An investigation into alleged bribery involving Adidas-sponsored universities and high school basketball students does not involve any other senior executives at Adidas AG (ADS) - Get Report  , U.S. attorney for the Southern District of New York Joon Kim said at a press conference about the investigation on Tuesday, Sept. 26.

In the potentially wide-ranging case, spelled out in an FBI criminal complaint filed Monday, the head of global sports marketing for Adidas allegedly bribed high school basketball players for their commitment to Adidas-sponsored universities. James "Jim" Gatto, has been charged with four counts of fraud and money laundering that involved NCAA coaches at Oklahoma State University, Auburn University, the University of Arizona and the University of Southern California.

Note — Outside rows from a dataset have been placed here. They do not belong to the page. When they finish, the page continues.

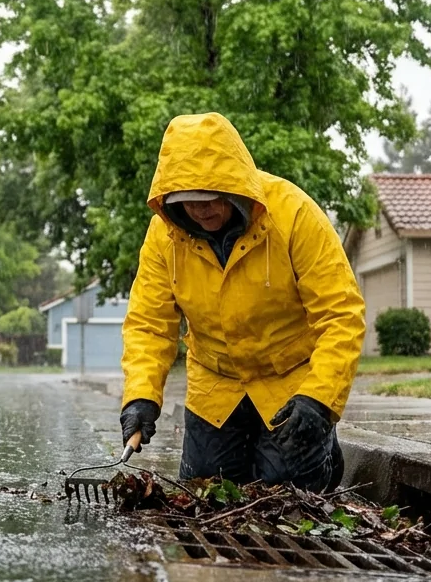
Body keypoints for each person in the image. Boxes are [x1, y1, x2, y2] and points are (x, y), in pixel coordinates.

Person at [118, 112, 366, 492]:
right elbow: (149, 323)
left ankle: (324, 452)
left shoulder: (294, 214)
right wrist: (141, 396)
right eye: (187, 201)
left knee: (284, 488)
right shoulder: (164, 236)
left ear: (234, 188)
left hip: (289, 381)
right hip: (216, 384)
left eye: (209, 198)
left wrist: (319, 400)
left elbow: (341, 315)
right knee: (206, 488)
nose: (200, 210)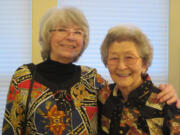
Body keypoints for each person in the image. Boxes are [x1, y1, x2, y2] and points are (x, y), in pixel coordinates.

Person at [2, 7, 179, 135]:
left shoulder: (91, 79)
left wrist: (168, 94)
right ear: (48, 36)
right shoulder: (25, 77)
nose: (70, 37)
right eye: (62, 29)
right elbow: (11, 129)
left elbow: (128, 86)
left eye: (78, 32)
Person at [98, 24, 180, 135]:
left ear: (144, 64)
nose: (121, 66)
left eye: (129, 57)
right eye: (114, 58)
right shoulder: (104, 96)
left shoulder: (165, 102)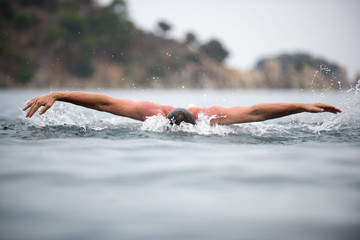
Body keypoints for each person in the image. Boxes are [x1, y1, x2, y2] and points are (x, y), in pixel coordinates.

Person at [23, 91, 341, 125]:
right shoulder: (151, 111)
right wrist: (59, 95)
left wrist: (300, 106)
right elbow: (105, 102)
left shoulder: (211, 116)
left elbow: (257, 111)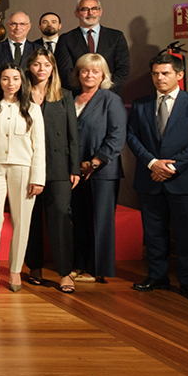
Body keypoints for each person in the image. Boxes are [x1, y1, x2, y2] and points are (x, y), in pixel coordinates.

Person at [127, 54, 188, 303]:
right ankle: (157, 277)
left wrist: (172, 167)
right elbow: (132, 137)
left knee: (187, 235)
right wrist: (153, 163)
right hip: (150, 177)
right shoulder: (141, 104)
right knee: (154, 232)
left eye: (165, 73)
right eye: (155, 73)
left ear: (179, 75)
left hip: (184, 179)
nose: (159, 78)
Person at [0, 64, 45, 293]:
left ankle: (15, 270)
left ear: (21, 82)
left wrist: (38, 177)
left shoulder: (33, 109)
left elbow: (39, 146)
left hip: (24, 169)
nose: (11, 83)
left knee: (22, 220)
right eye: (5, 78)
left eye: (15, 78)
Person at [24, 47, 80, 293]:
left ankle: (65, 272)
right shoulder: (21, 94)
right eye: (37, 64)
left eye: (46, 65)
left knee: (60, 215)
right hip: (28, 164)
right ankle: (34, 266)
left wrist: (74, 167)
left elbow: (72, 134)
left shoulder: (65, 95)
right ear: (29, 67)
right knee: (32, 217)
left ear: (53, 68)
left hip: (59, 165)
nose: (42, 69)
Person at [69, 53, 126, 284]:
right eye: (85, 70)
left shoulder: (111, 100)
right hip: (75, 170)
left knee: (100, 221)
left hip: (102, 171)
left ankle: (97, 269)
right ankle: (79, 264)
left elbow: (117, 135)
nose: (89, 75)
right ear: (78, 73)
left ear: (103, 75)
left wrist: (95, 162)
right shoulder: (71, 98)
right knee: (79, 219)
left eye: (95, 71)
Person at [55, 0, 130, 98]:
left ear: (100, 12)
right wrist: (87, 91)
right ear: (76, 14)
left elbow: (123, 69)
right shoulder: (66, 39)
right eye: (85, 9)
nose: (90, 13)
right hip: (77, 97)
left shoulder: (116, 37)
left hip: (110, 96)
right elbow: (65, 72)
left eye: (94, 9)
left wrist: (102, 90)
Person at [0, 11, 42, 99]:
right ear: (7, 26)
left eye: (22, 24)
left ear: (29, 26)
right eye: (14, 24)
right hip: (2, 99)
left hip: (31, 98)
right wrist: (6, 93)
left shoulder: (38, 50)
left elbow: (41, 77)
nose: (18, 27)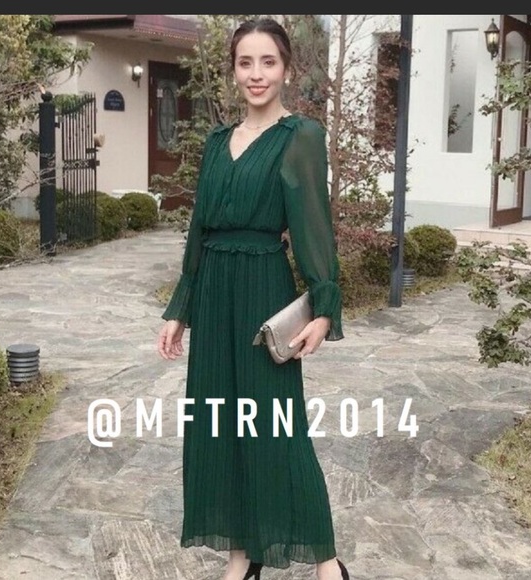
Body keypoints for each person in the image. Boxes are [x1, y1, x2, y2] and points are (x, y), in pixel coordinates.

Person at [157, 17, 349, 580]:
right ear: (233, 71)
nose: (256, 73)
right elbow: (199, 230)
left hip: (265, 291)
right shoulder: (217, 143)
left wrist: (323, 306)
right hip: (214, 295)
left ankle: (327, 563)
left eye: (268, 61)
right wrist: (180, 308)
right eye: (246, 62)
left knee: (278, 430)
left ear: (286, 68)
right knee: (219, 427)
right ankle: (242, 557)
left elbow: (313, 226)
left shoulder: (300, 136)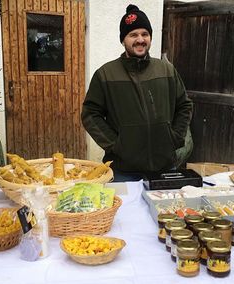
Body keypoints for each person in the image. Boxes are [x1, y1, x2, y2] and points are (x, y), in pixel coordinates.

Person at [81, 4, 193, 182]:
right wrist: (116, 145)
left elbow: (184, 105)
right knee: (124, 210)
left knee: (164, 210)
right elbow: (90, 114)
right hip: (123, 170)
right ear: (123, 39)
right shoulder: (105, 74)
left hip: (164, 166)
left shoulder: (166, 70)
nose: (140, 39)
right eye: (133, 35)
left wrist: (175, 137)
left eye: (145, 34)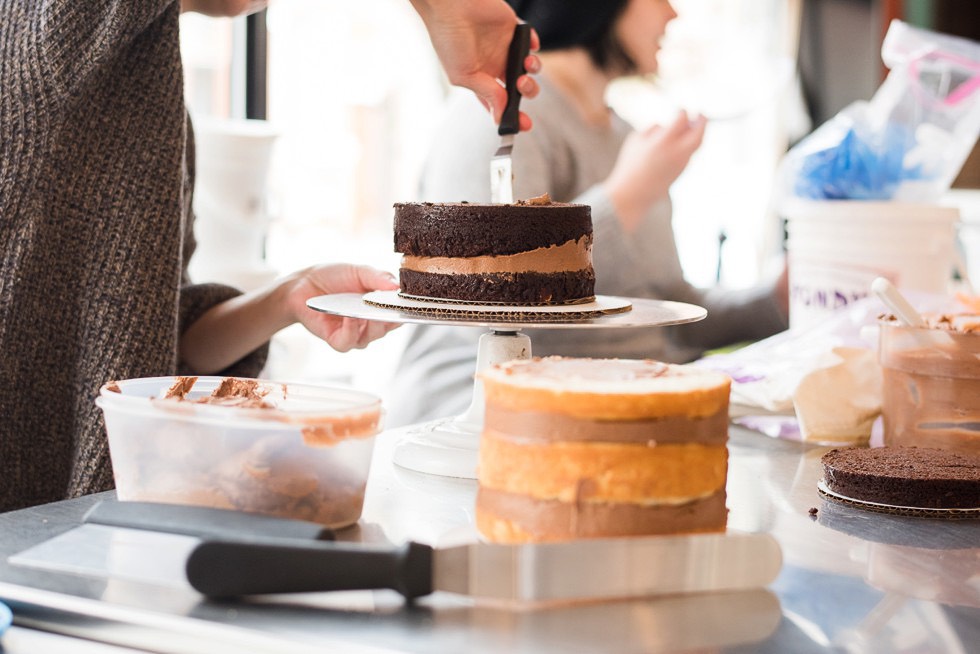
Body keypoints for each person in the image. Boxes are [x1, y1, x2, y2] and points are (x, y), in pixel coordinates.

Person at [0, 0, 539, 511]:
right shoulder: (57, 26)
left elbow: (158, 345)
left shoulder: (151, 95)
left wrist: (291, 295)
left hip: (73, 523)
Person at [387, 0, 789, 427]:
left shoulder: (627, 139)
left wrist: (773, 297)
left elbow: (663, 313)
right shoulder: (499, 116)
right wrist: (627, 195)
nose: (673, 14)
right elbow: (488, 302)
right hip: (480, 417)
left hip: (632, 407)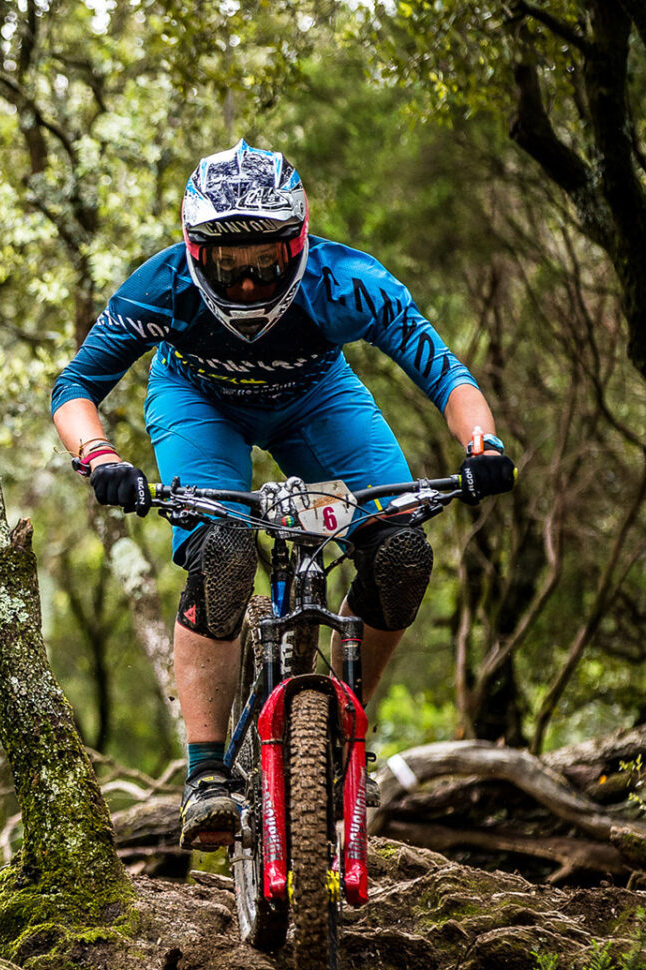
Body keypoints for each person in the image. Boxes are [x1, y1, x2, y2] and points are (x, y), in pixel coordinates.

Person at [50, 141, 515, 850]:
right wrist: (100, 455)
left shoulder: (347, 283)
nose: (244, 284)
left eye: (263, 262)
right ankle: (206, 772)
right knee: (223, 551)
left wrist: (483, 446)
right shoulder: (163, 286)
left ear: (296, 245)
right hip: (199, 403)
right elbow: (75, 387)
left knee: (401, 553)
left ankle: (342, 718)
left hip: (315, 401)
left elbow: (446, 375)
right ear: (195, 253)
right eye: (227, 264)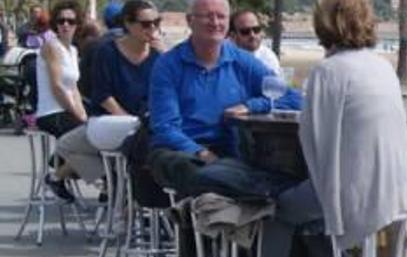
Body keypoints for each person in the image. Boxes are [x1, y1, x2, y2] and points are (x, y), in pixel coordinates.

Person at [245, 0, 407, 257]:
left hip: (358, 195)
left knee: (278, 210)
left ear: (324, 27)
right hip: (395, 196)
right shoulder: (383, 67)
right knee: (312, 214)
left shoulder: (328, 71)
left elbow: (314, 139)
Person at [147, 0, 302, 193]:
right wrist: (202, 153)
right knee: (192, 171)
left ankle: (251, 191)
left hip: (230, 152)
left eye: (221, 16)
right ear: (189, 21)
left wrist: (252, 105)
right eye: (207, 16)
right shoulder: (168, 65)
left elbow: (294, 98)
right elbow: (165, 126)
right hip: (182, 152)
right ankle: (260, 190)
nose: (215, 22)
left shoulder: (243, 61)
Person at [54, 0, 163, 190]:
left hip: (147, 122)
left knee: (67, 146)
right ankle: (114, 181)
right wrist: (131, 120)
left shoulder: (159, 55)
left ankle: (115, 183)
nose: (152, 28)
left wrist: (166, 54)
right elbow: (103, 95)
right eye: (146, 24)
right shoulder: (108, 52)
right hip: (112, 120)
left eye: (157, 22)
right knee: (66, 146)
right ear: (128, 24)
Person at [36, 1, 87, 203]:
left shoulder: (73, 51)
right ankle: (57, 175)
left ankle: (57, 165)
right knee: (91, 140)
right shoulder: (51, 47)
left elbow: (73, 87)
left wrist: (83, 115)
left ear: (77, 24)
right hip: (51, 112)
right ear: (55, 24)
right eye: (61, 21)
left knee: (96, 134)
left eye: (71, 21)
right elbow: (57, 87)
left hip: (67, 110)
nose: (65, 25)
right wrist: (76, 114)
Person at [229, 9, 281, 76]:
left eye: (256, 29)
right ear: (233, 36)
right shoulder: (224, 59)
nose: (252, 35)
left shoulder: (268, 58)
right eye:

The FBI alleges that Gatto was involved in "making and concealing" payments of up to $250,000 to the families of two coveted high school basketball players in exchange for their commitment to attend two Adidas-sponsored universities, according to the complaint filed in  Southern District of New York.

Adidas was not named in the complaint, but Gatto's and other social media accounts confirm his position at the sporting apparel giant. The complaint illustrates Gatto's direct involvement in the alleged accounts, detailing phone calls between him and Merl Code, another Adidas affiliate named in the case, as well as an NCAA coach about negotiations with the players being recruited. The complaint also indicated that while Adidas was courting two student athletes, a "rival athletic apparel company" also pursued them, pointing to the possibility of rampant fraud in the NCAA recruitment process among major sporting retailers. 

Gatto and Code were named in the criminal complaint, alongside sports manager Christian Dawkins; Jonathan Brad Augustine, the program director for an amateur basketball league and president of a nonprofit organization that mentors high school athletes; and Munish Sood, founder of investment company Princeton Advisory Group.

In both cases involving the two student athletes, Adidas allegedly did not make direct payments, according to the complaint. Instead, it allegedly funneled cash through a sham sports management entity created by Dawkins and Sood in one case, and, in another, by Augustine's nonprofit organization, the League Initiative, founded by former NBA player Chris Singleton.

Dawkins, Sood and Augustine "brokered and facilitated the corrupt payments in exchange for a promise that the players would retain [their financial and management] services upon turning professional," the complaint said.

Adidas could not be immediately reached for comment.

According to the complaint, Gatto was also allegedly in contact with a NCAA coach, who he assured him of a recruit's commitment to his university. The student's families received monthly payments as well as upfront sums as much as $25,000, according to the the FBI complaint. Dawkins told an undercover agent in the investigation, posing as a financial broker, noted the complaint, that he must figure out how to pay the father of one recruit $2,000 monthly and the mother of another recruit $5,000 for her "bills and that kind of stuff." Dawkins would later be reimbursed by Adidas, according to the complaint.

Ten college basketball officials involved in the corruption case were arrested Tuesday, CNBC reported, including the following coaches: Auburn University's Chuck Person, University of Arizona's Emanuel "Book" Richardson, Tony Bland of the University of Southern California, and Oklahoma State's Lamont Evans.

Shares of Adidas took a tumble Tuesday in Germany after news broke of the investigation.